Film, üzeri ince bir jelatin tabakasıyla kaplı bir plastikten oluşur. Bu tabaka yine ışığa duyarlı maddenin " taneciklerini" içerir. Işığa duyarlı madde örneğin gümüş klorit olabilir.
Kimyasal değişimKameraya düşen ışığın etkisiyle ışığa duyarlı madde kimyasal olarak değişime uğramakta. Siyah beyaz bir filmde, ışıklanan bölgelerde siyah ve gri noktacıklar oluşur. Ancak bunları görmek mümkün değildir. Renkli filmde, farklı renklere reaksiyon gösteren ışığa duyarlı maddelerden oluşan çeşitli tabakalar vardır. Negatifler bir laboratuvarda banyo edildikten sonra görüntüler basılır. Film burada içinde özel bir sıvı bulunan bir banyo kabında bekletilince ışıklanmış bölgeler görünür hale gelir. Şimdi görüntüleri "sabitleyecek" bir sıvıya ihtiyaç vardır, film bu yüzden "sabitleyici sıvı" içine batırılmakta ve burada ışıklanmamış tüm ışığa duyarlı tanecikler yıkanır. Bu işlem yapılmadığı zaman filmin üzerinde ışığa duyarlı tanecikler kalır ve film ışığı görür görmez kararır. Son olarak film kurutulmakta. Bu dia filmi farklı kimyasal reaksiyonlarla benzer bir şekilde oluşmakta.

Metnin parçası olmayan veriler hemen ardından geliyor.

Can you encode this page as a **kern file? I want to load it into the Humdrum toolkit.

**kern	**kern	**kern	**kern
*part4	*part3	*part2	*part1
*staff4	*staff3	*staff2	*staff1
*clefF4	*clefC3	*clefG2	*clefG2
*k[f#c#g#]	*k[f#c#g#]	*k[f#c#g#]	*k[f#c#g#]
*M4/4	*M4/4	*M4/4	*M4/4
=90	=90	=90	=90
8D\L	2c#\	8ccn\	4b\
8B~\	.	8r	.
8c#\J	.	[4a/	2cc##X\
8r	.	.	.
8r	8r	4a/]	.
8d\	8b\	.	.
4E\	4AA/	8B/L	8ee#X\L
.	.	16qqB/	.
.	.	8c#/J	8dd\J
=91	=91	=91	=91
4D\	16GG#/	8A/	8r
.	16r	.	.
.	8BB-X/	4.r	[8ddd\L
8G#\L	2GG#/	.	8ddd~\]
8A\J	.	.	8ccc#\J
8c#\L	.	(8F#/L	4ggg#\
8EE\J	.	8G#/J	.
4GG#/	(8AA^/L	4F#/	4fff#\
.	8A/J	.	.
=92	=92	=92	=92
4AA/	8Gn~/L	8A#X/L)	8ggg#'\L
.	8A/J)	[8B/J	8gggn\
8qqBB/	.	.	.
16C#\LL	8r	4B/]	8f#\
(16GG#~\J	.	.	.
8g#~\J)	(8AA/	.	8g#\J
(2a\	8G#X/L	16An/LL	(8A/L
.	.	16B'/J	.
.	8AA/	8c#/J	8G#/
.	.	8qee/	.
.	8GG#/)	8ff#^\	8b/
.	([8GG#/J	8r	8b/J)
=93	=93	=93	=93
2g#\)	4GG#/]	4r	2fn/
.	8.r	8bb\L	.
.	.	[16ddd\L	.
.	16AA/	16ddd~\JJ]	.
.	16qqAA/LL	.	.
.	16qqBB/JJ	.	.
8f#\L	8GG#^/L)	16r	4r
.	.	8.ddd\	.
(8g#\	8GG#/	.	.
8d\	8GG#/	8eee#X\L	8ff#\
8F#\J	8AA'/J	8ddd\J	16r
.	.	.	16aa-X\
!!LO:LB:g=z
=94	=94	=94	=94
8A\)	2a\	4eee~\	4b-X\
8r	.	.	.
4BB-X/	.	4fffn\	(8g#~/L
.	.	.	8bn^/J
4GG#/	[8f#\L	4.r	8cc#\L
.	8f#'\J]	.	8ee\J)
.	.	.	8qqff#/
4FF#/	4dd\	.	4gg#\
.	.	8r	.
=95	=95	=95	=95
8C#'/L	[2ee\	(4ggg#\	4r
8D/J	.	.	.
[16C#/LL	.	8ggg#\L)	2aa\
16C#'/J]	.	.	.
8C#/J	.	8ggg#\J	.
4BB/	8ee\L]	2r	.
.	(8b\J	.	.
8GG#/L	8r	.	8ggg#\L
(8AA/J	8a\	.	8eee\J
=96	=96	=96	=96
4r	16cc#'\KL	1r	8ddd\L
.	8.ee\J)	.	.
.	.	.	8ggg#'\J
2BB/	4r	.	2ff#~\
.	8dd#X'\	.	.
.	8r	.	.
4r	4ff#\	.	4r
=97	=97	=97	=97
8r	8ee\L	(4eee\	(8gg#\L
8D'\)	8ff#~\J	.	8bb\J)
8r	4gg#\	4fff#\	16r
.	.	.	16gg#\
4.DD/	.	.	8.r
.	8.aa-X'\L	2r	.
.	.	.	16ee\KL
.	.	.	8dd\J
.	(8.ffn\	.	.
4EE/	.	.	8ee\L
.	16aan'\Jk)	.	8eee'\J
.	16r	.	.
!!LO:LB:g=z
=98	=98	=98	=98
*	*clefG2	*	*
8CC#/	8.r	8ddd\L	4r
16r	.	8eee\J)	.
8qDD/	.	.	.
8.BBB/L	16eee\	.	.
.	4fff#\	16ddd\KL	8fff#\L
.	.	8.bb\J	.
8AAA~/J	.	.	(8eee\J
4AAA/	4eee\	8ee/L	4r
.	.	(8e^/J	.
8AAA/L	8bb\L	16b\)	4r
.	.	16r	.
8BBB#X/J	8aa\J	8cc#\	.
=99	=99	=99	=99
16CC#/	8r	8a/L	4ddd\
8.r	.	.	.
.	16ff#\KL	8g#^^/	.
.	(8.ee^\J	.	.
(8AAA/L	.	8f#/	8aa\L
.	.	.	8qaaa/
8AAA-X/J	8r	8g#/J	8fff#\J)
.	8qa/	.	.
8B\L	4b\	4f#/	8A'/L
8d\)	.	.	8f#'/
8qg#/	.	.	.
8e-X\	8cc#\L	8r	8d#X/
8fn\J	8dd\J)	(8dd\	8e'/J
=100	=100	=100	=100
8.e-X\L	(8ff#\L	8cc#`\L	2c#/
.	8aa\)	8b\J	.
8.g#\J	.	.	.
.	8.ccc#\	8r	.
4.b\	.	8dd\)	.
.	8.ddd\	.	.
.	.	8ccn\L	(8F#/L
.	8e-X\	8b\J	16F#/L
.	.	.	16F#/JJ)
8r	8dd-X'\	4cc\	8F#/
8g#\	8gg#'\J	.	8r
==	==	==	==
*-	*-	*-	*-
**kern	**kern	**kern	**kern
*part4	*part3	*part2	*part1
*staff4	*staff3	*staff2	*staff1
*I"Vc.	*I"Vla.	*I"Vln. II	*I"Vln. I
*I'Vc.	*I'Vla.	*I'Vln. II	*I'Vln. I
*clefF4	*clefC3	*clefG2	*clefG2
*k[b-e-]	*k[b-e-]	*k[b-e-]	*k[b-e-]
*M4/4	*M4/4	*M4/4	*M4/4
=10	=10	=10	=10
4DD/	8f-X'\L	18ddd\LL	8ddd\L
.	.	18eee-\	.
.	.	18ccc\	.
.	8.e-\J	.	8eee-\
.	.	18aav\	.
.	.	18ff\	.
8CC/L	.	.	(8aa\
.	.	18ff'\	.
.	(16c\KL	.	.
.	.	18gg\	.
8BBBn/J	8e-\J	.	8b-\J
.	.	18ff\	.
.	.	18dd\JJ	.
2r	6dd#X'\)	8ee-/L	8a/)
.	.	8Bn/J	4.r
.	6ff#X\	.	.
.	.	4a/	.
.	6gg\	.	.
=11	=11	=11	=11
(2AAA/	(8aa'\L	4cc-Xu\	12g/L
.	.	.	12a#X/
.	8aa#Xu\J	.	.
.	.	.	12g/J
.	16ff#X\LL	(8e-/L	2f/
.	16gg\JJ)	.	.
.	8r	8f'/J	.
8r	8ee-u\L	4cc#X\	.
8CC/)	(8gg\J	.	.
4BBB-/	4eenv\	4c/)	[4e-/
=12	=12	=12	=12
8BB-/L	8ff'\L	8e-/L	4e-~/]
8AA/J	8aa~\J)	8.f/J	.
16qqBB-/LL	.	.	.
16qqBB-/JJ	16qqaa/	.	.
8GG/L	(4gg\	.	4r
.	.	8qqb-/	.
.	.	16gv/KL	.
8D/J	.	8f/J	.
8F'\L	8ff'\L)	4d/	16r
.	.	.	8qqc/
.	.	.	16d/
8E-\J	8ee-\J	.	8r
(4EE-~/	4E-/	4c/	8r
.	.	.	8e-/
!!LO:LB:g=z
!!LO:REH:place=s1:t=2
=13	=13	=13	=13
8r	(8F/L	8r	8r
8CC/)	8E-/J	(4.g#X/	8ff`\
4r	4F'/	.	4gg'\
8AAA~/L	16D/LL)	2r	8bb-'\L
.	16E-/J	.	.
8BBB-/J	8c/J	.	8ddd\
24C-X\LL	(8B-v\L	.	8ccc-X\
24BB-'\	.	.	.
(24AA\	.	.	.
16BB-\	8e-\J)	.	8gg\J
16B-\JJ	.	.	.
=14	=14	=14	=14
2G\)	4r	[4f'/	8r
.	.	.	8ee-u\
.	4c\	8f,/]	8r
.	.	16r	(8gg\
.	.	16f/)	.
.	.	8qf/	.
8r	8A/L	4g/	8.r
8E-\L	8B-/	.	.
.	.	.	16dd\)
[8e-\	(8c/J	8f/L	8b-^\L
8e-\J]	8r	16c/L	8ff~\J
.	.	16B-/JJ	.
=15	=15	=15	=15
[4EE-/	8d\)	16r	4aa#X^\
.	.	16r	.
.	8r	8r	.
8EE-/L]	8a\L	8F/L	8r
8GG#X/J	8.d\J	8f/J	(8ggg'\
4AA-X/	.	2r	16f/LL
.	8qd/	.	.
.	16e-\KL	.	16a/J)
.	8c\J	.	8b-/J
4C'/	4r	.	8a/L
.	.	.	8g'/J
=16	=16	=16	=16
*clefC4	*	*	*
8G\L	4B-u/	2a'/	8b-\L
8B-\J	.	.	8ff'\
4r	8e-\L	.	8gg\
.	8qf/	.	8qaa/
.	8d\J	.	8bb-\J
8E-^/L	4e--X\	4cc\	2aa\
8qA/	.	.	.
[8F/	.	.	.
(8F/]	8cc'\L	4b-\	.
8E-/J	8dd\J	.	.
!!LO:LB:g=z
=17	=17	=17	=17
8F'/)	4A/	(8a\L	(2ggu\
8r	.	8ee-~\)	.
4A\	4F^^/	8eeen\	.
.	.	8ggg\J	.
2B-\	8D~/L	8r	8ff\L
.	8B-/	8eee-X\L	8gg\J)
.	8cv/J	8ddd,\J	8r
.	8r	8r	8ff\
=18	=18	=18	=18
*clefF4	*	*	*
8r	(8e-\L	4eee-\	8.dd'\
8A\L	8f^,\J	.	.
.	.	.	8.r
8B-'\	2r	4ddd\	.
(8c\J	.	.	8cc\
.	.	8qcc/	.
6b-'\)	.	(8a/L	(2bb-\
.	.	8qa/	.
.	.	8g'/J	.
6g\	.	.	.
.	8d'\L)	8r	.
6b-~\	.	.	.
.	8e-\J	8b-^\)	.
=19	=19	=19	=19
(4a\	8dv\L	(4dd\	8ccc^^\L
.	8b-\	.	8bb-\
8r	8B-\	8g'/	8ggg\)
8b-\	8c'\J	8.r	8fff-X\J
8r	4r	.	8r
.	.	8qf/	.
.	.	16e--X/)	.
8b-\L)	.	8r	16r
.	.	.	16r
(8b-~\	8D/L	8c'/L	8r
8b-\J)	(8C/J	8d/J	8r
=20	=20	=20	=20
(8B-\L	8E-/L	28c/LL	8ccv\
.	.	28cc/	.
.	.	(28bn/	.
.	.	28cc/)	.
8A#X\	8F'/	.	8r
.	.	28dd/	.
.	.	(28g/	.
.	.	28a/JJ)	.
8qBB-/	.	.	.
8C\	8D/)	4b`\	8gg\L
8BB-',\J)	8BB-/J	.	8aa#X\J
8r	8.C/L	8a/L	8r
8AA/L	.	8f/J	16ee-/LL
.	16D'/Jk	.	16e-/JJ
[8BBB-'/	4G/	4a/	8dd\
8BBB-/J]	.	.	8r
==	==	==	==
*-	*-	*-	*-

Artık elektronikElinizdeki filmlerin gerçek birer fotoğraf olması için son bir aşama daha var. Kağıt üzerine basılı "gerçek" fotoğraf elde edebilmek için, filmler yeniden ışığa duyarlı fotoğraf kağıdı üzerine yansıtılmakta. Günümüzde git gide yaygınlaşan dijital fotoğraflar kimyasal değil elektronik olarak elde ediliyorlar. Bir dijital kamera şu şekilde işler: CCD çipi olarak adlandırılan bir sensör, objektife giren ışığı elektronik görüntü verilerine dönüştürür. Fotoğraf piksel olarak adlandırılan çok sayıda minik noktacıklarından oluşur. Dijital fotoğrafı görünür kılmak için bilgisayar gereklidir ya da doğrudan doğruya uygun bir yazıcıyla özel bir fotoğraf kağıdına basmak da mümkündür. İlke olarak dijital kameranın bildik kameradan pek farkı yoktur. Nitekim dijital kameranın da obtüratörlü (örtücülü) bir gövdesi, deklanşörü ve objektifi vardır. En önemli farklılık ise normal kameraya film, dijital kameraya elektronik bir bellek kartı yerleştiriliyor olmasıdır.